KENYA: How Patients Were Tricked: Court Postpones Plea in MTRH Sh10M eCitizen Fraud Scheme

For the second time in a row, an Eldoret court pushed back the plea taking for two main suspects tied to a 10 million shilling fraud at the Moi Teaching and Referral Hospital (MTRH).

The suspects, Khamisi Hussein Akida and Jane Wangari Wachira, a former hospital staffer, will now return to court on March 12, 2026. On that date, they will answer to charges of “conspiracy to defraud and violation of the Computer Misuse and Cybercrime Act.”

Investigators believe the scheme ran from January 1, 2025, to February 9, 2026. During this period, the fraudsters targeted vulnerable patients traveling from across the country to seek care at the Uasin Gishu facility.

As the case opened before Chief Magistrate Peter Ndwiga, investigating officers filed a formal request for more time. They told the court they need the extra window to wrap up their probe into the “conspiracy to defraud charges against the two suspects.”

Lead investigator Edwin Chirchir, based at the Naiberi police station in Ainabkoi, informed the court that his team still needs to send bank and M-Pesa records to the DCI headquarters in Nairobi. He noted that because the suspects used mobile phones for their transactions and messages, the records require specialized forensic analysis.

Meanwhile, Eldoret detectives are working to take down a sophisticated crime ring that allegedly stole over 10 million shillings from MTRH. The group reportedly siphoned the funds by manipulating the government’s eCitizen payment portal.

DCI officers from Ainabkoi apprehended the pair after hospital management reported the 10 million shilling loss to the police.

This bold scheme suggests a significant security gap in the government’s main digital payment system.

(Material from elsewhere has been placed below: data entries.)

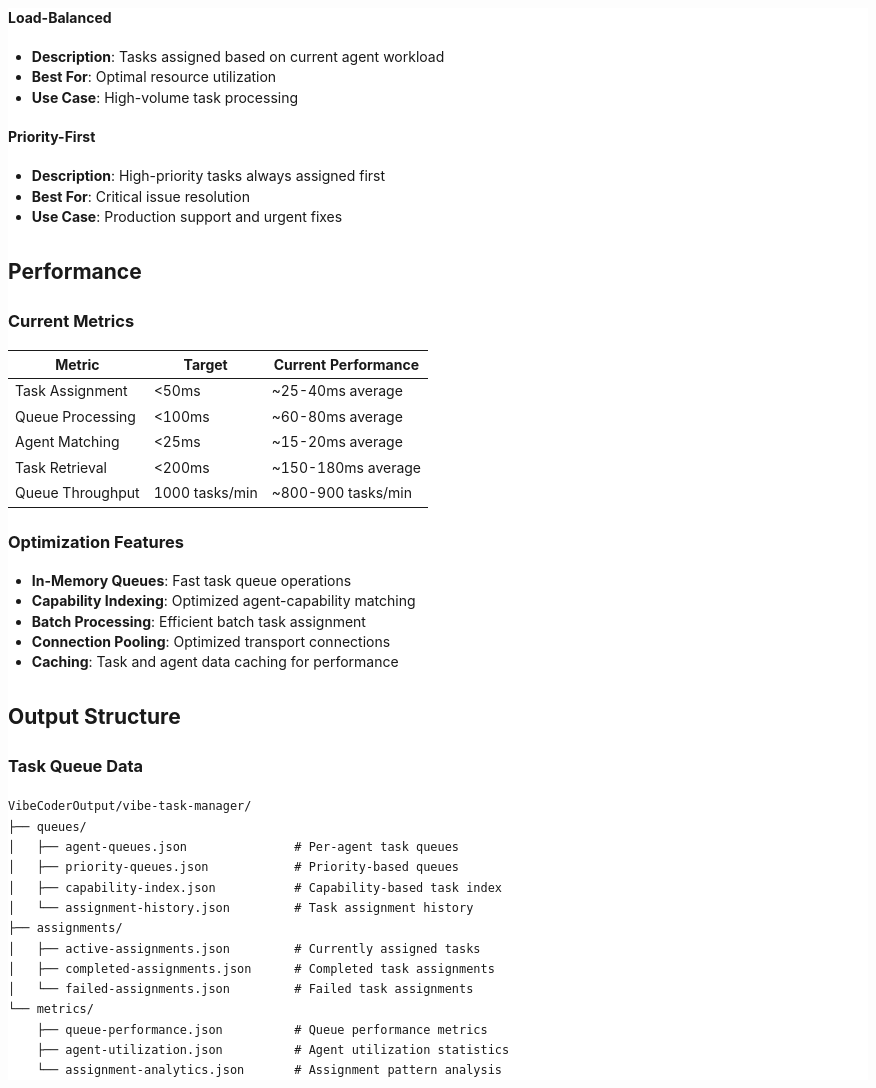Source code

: #### Load-Balanced
- **Description**: Tasks assigned based on current agent workload
- **Best For**: Optimal resource utilization
- **Use Case**: High-volume task processing

#### Priority-First
- **Description**: High-priority tasks always assigned first
- **Best For**: Critical issue resolution
- **Use Case**: Production support and urgent fixes

## Performance

### Current Metrics

| Metric | Target | Current Performance |
|--------|--------|-------------------|
| Task Assignment | <50ms | ~25-40ms average |
| Queue Processing | <100ms | ~60-80ms average |
| Agent Matching | <25ms | ~15-20ms average |
| Task Retrieval | <200ms | ~150-180ms average |
| Queue Throughput | 1000 tasks/min | ~800-900 tasks/min |

### Optimization Features

- **In-Memory Queues**: Fast task queue operations
- **Capability Indexing**: Optimized agent-capability matching
- **Batch Processing**: Efficient batch task assignment
- **Connection Pooling**: Optimized transport connections
- **Caching**: Task and agent data caching for performance

## Output Structure

### Task Queue Data

```
VibeCoderOutput/vibe-task-manager/
├── queues/
│   ├── agent-queues.json               # Per-agent task queues
│   ├── priority-queues.json            # Priority-based queues
│   ├── capability-index.json           # Capability-based task index
│   └── assignment-history.json         # Task assignment history
├── assignments/
│   ├── active-assignments.json         # Currently assigned tasks
│   ├── completed-assignments.json      # Completed task assignments
│   └── failed-assignments.json         # Failed task assignments
└── metrics/
    ├── queue-performance.json          # Queue performance metrics
    ├── agent-utilization.json          # Agent utilization statistics
    └── assignment-analytics.json       # Assignment pattern analysis
```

It has also raised serious concerns about whether insiders at Kenya’s second-largest referral hospital helped orchestrate the heist.

The court heard that following his arrest, Akida led detectives to Ms. Wachira and identified her as his partner in the scheme.

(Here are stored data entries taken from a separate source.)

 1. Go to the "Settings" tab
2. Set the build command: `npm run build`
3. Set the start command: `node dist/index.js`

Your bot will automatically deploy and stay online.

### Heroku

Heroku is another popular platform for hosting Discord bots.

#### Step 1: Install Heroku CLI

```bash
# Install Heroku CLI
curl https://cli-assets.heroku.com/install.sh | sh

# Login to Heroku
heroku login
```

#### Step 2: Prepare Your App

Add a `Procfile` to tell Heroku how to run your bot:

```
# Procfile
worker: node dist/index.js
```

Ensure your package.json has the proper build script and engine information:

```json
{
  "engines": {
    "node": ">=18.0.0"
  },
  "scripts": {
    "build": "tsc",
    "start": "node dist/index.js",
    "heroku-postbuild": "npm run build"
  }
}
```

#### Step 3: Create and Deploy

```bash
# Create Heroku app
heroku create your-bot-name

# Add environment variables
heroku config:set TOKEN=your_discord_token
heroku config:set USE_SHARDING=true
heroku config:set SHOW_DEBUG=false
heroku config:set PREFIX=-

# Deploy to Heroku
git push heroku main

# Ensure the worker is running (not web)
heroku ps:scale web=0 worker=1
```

According to the investigating officer’s affidavit, the suspects used a clever bait-and-switch to bypass the official government paybill, 222222. The duo reportedly convinced patients to pay their medical bills in cash or through personal M-Pesa numbers.

They then allegedly accessed the eCitizen platform to “clear” the patients’ bills on the system without depositing a single cent into the hospital’s account. Because the system flagged the bills as “paid,” the hospital issued official receipts and discharged the patients, leaving the facility with a massive financial deficit.

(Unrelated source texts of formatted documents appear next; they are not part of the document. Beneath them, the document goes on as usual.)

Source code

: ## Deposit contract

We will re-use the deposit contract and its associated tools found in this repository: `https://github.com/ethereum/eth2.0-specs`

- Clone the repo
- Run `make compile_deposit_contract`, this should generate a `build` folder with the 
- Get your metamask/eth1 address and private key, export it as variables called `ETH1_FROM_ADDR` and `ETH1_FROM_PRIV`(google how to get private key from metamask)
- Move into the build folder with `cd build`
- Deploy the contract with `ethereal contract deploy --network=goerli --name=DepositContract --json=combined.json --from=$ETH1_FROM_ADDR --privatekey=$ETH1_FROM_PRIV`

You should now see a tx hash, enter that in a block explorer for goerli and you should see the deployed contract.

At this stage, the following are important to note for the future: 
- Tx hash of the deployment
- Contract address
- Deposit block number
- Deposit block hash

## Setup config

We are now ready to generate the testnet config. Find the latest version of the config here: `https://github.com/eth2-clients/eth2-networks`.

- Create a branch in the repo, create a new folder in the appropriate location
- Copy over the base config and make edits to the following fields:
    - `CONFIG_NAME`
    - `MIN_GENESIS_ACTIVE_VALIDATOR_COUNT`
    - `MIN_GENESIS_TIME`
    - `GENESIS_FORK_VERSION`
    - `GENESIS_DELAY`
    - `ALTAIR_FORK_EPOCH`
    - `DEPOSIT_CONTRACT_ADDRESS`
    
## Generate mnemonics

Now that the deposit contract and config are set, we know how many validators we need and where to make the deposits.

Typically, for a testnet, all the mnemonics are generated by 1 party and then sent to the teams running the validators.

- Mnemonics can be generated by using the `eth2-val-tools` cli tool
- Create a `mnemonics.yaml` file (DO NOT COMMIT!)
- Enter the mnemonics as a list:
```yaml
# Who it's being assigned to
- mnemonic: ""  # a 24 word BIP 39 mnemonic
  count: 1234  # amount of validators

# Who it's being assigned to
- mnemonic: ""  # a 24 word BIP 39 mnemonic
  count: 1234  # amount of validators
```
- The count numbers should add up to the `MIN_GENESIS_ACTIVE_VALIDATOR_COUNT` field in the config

The scheme unraveled on February 5, when an internal audit at MTRH uncovered the 10 million shilling discrepancy. The hospital officially reported the matter to the MTRH Police Patrol Base on February 9.

Police suspect these two represent only the tip of the iceberg in this multi-million shilling heist. Detectives are now pursuing senior officials within the hospital’s Finance and ICT departments, suspecting they provided the technical “backdoor” necessary to pull off the fraud.